Regardless, you never quit out of your interenet. You left your porn on the living room comp. Then you passed out four feet from the chair with your hand still down your pants. We decided that we should go back to her place instead. Worlds best wingman.
im giving 12 year olds life advice. this is probably illegal somewhere.
Wait, we're on the hunt for addys and explosives. They're both in this house somewhere.
they have pregnancy tests at the dollar store
I feel like that is one of those things that you should not cheap out on.
just got booed by the entire restaurant.
She got a text from her mom saying "you better not sleep with him, we all know how he is". IV ONLY BEEN HERE A WEEK
He kept coming back from the bar with hotter girls and just left with two...I feel like I just witnessed something amaZing. Like meeting Jesus and finding out he has no morals either
we got kicked out of McDonald's because you kept screaming THAT SHIT CRAY at the woman in front of us because she ordered a fish filet.
...that shit cray.
From now on I forbid you to refer to it as a "bed". From now on you must only use the phrase "sex wagon".
Haha ohman remember when I peed in your blender?

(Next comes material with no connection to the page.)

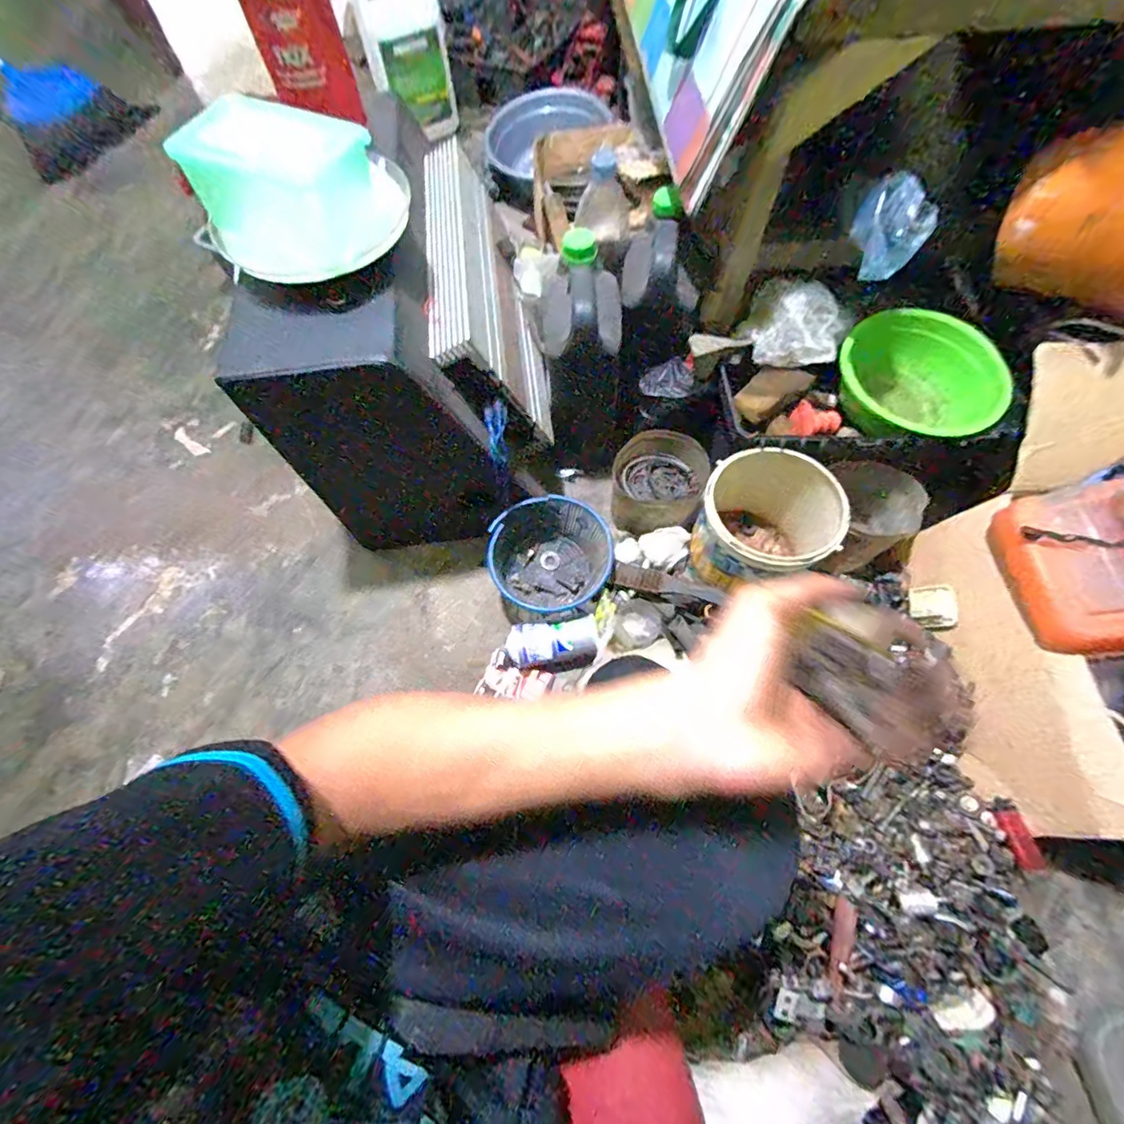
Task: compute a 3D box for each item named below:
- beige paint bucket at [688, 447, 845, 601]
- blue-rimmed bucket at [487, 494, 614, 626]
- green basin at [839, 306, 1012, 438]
[{"bbox_3d":[0.291,-0.057,0.756,0.180,0.192,0.174,-1,66,2],"label":"beige paint bucket"},{"bbox_3d":[-0.016,-0.004,0.791,0.184,0.107,0.172,2,66,3],"label":"blue-rimmed bucket"},{"bbox_3d":[0.532,-0.256,0.772,0.230,0.124,0.230,-1,66,2],"label":"green basin"}]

Gotta love college.
YOU DID WHAT???
I slept through 4/20 and my roommates bought an entire ham that's just sitting in the fridge...
I know I'm high, but the dude in target definitely just told me that it's best to walk through every door in life like you're a t-rex....
If it exists, I've probably pregamed it.
Your face; I've seen enough of it for today. Go away now please.
At this point, I would not mind getting hit by a truck. It would mean I could get this over with quicker.